[WHAT THIS TASK INVOLVES] Copy the text read from every one of the rows below, line for line and without changes. Leave the pictures out of your answer.
+++
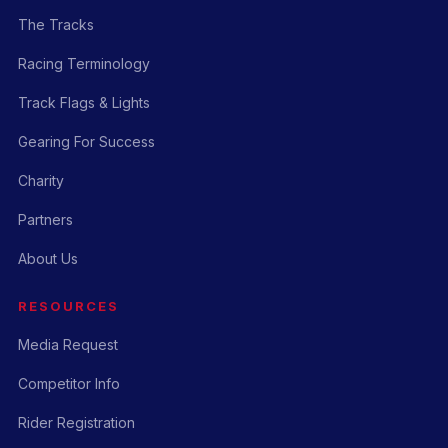
The Tracks
Racing Terminology
Track Flags & Lights
Gearing For Success
Charity
Partners
About Us
RESOURCES
Media Request
Competitor Info
Rider Registration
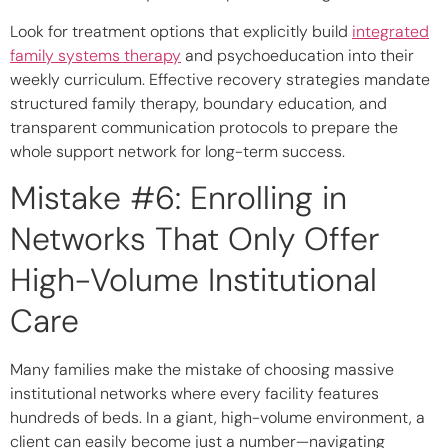
Look for treatment options that explicitly build
integrated
family systems therapy
and psychoeducation into their
weekly curriculum. Effective recovery strategies mandate
structured family therapy, boundary education, and
transparent communication protocols to prepare the
whole support network for long-term success.
Mistake #6: Enrolling in
Networks That Only Offer
High-Volume Institutional
Care
Many families make the mistake of choosing massive
institutional networks where every facility features
hundreds of beds. In a giant, high-volume environment, a
client can easily become just a number—navigating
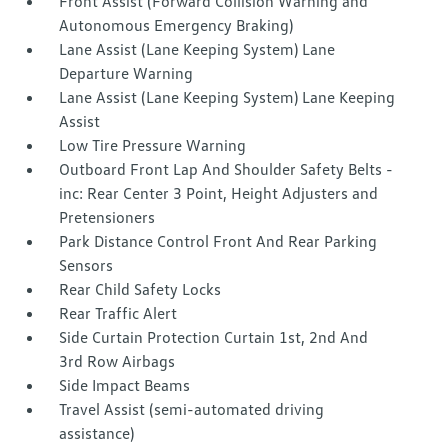
Front Assist (Forward Collision Warning and
Autonomous Emergency Braking)
Lane Assist (Lane Keeping System) Lane
Departure Warning
Lane Assist (Lane Keeping System) Lane Keeping
Assist
Low Tire Pressure Warning
Outboard Front Lap And Shoulder Safety Belts -
inc: Rear Center 3 Point, Height Adjusters and
Pretensioners
Park Distance Control Front And Rear Parking
Sensors
Rear Child Safety Locks
Rear Traffic Alert
Side Curtain Protection Curtain 1st, 2nd And
3rd Row Airbags
Side Impact Beams
Travel Assist (semi-automated driving
assistance)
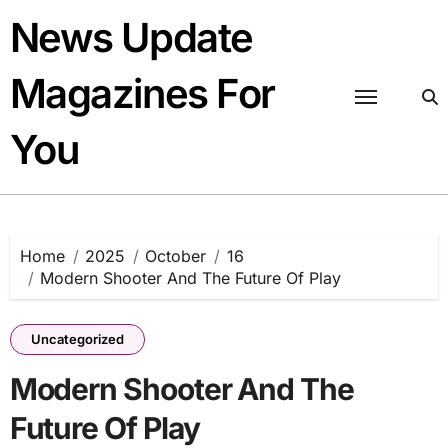
Skip
News Update
to
content
Magazines For
You
Home
2025
October
16
Modern Shooter And The Future Of Play
Uncategorized
Modern Shooter And The
Future Of Play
+++
[ANSWER TO THIS TASK]
The Tracks
Racing Terminology
Track Flags & Lights
Gearing For Success
Charity
Partners
About Us
RESOURCES
Media Request
Competitor Info
Rider Registration
Look for treatment options that explicitly build
integrated
family systems therapy
and psychoeducation into their
weekly curriculum. Effective recovery strategies mandate
structured family therapy, boundary education, and
transparent communication protocols to prepare the
whole support network for long-term success.
Mistake #6: Enrolling in
Networks That Only Offer
High-Volume Institutional
Care
Many families make the mistake of choosing massive
institutional networks where every facility features
hundreds of beds. In a giant, high-volume environment, a
client can easily become just a number—navigating
Front Assist (Forward Collision Warning and
Autonomous Emergency Braking)
Lane Assist (Lane Keeping System) Lane
Departure Warning
Lane Assist (Lane Keeping System) Lane Keeping
Assist
Low Tire Pressure Warning
Outboard Front Lap And Shoulder Safety Belts -
inc: Rear Center 3 Point, Height Adjusters and
Pretensioners
Park Distance Control Front And Rear Parking
Sensors
Rear Child Safety Locks
Rear Traffic Alert
Side Curtain Protection Curtain 1st, 2nd And
3rd Row Airbags
Side Impact Beams
Travel Assist (semi-automated driving
assistance)
Skip
News Update
to
content
Magazines For
You
Home
2025
October
16
Modern Shooter And The Future Of Play
Uncategorized
Modern Shooter And The
Future Of Play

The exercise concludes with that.